Les autres approuvèrent. On appela Nazareno.

– Toi, tu sais… muet comme un poisson.

Et, d’un geste menaçant, ils lui scellèrent le secret dans l’âme.

Ensuite, ils descendirent pour prendre le cadavre. Déjà les chairs exhalaient une odeur fétide ; chaque secousse faisait dégoutter des matières purulentes.

Massacese dit :

– Mettons-le dans un sac.

Ils prirent un sac ; mais, comme le cadavre n’y entrait qu’à moitié, ils lièrent le sac aux genoux, et les jambes restèrent dehors. Instinctivement, en faisant la funèbre opération, ils regardaient autour d’eux. Aucune voile n’était en vue. Après la bourrasque, l’Adriatique avait une ondulation large et égale. Dans le fond, on apercevait l’île de Solta, toute d’azur.

Massacese dit :

– Mettons aussi une pierre…

Ils choisirent une pierre dans le lest, et l’attachèrent aux pieds de Gialluca.

Massacese dit :

– En avant !

Ils soulevèrent le cadavre à la hauteur de la lisse et le firent passer par-dessus bord. L’eau se referma en bouillonnant ; le corps descendit d’abord avec une oscillation lente, puis disparut.

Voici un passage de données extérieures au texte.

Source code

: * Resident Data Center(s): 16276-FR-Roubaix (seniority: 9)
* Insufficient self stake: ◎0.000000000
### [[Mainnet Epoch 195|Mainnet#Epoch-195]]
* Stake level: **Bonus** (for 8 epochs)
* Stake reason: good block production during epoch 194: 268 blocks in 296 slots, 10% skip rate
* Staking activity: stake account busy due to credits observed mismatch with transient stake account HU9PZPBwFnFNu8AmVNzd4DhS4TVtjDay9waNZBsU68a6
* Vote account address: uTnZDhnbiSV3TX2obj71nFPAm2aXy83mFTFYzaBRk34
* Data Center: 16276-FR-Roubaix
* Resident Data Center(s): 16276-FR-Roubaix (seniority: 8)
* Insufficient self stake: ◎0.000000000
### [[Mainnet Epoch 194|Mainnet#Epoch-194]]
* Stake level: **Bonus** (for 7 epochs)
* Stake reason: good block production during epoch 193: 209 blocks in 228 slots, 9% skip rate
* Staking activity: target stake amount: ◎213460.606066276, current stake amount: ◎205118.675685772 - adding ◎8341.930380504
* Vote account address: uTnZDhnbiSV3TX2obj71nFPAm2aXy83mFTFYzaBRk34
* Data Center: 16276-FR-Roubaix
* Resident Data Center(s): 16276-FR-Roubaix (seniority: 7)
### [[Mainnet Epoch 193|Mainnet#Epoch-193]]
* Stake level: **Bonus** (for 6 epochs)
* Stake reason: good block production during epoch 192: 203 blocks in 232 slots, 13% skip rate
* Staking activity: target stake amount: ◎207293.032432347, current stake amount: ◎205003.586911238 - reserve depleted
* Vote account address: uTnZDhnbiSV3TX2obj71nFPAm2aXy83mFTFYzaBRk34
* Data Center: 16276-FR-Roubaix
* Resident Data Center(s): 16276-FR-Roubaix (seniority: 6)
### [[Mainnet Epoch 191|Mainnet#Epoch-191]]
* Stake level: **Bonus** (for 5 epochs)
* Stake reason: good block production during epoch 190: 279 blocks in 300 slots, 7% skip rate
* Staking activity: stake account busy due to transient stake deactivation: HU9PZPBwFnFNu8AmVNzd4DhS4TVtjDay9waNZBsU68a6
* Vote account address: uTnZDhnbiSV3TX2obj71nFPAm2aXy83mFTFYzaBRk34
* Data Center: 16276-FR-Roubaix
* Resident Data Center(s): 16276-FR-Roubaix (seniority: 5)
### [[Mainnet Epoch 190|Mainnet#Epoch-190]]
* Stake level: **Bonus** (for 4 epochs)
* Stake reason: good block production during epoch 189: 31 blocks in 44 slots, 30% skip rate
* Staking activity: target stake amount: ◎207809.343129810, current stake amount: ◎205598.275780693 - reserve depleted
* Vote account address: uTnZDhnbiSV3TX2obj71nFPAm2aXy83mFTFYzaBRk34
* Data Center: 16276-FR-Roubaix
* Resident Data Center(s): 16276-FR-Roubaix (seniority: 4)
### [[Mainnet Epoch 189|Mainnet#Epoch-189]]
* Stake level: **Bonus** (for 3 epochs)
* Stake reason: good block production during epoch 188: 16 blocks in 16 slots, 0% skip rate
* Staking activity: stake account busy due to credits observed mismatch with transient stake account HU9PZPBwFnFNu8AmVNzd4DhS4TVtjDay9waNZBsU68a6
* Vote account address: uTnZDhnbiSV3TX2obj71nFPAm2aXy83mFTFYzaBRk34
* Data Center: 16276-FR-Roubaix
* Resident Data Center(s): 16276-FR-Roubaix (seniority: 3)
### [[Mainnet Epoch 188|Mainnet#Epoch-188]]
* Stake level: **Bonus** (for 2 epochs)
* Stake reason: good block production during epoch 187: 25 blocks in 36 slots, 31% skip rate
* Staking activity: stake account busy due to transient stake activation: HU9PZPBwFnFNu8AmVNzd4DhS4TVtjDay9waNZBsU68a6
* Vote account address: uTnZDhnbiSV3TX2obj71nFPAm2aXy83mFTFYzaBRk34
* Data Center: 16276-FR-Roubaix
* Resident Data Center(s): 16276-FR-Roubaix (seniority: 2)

Les matelots revinrent à l’avant et attendirent que le vent donnât. Ils fumaient sans rien dire. À tout moment, Massacese faisait un geste inconscient, comme cela arrive aux hommes qui réfléchissent.

Le vent s’éleva. Les voiles palpitèrent une seconde et se gonflèrent. La Trinité partit dans la direction de Solta. Après deux heures de bonne route, elle doubla le chenal.

La lune illuminait le rivage. La mer avait presque la tranquillité d’un lac. Deux navires sortaient du port de Spalatro et venaient à contre-bord. Leurs équipages chantaient.

En entendant la chanson, Cirù dit :

– Tiens ! Ils sont de Pescara !

En voyant les figures et les chiffres inscrits sur les voiles, Ferrante dit :

– Ce sont les lougres de Raymond Callare…

Et il poussa un appel.

Ses compatriotes lui répondirent par de grandes clameurs. L’un des bateaux était chargé de figues sèches et l’autre de petits ânes.

Lorsque le second bateau fut à quelques brasses de la Trinité, on échangea des saluts.

Une voix cria :

– Eh ! Giallù ! Où donc est Gialluca ?

Massacese répondit :

– Nous l’avons perdu en mer pendant la tourmente. Dites-le à sa mère.

Diverses exclamations partirent du bateau chargé d’ânes. Puis on se dit adieu.

– Adieu ! Adieu ! À Pescara ! À Pescara !

Et, en s’éloignant, les équipages reprirent leur chanson sous la clarté de la lune.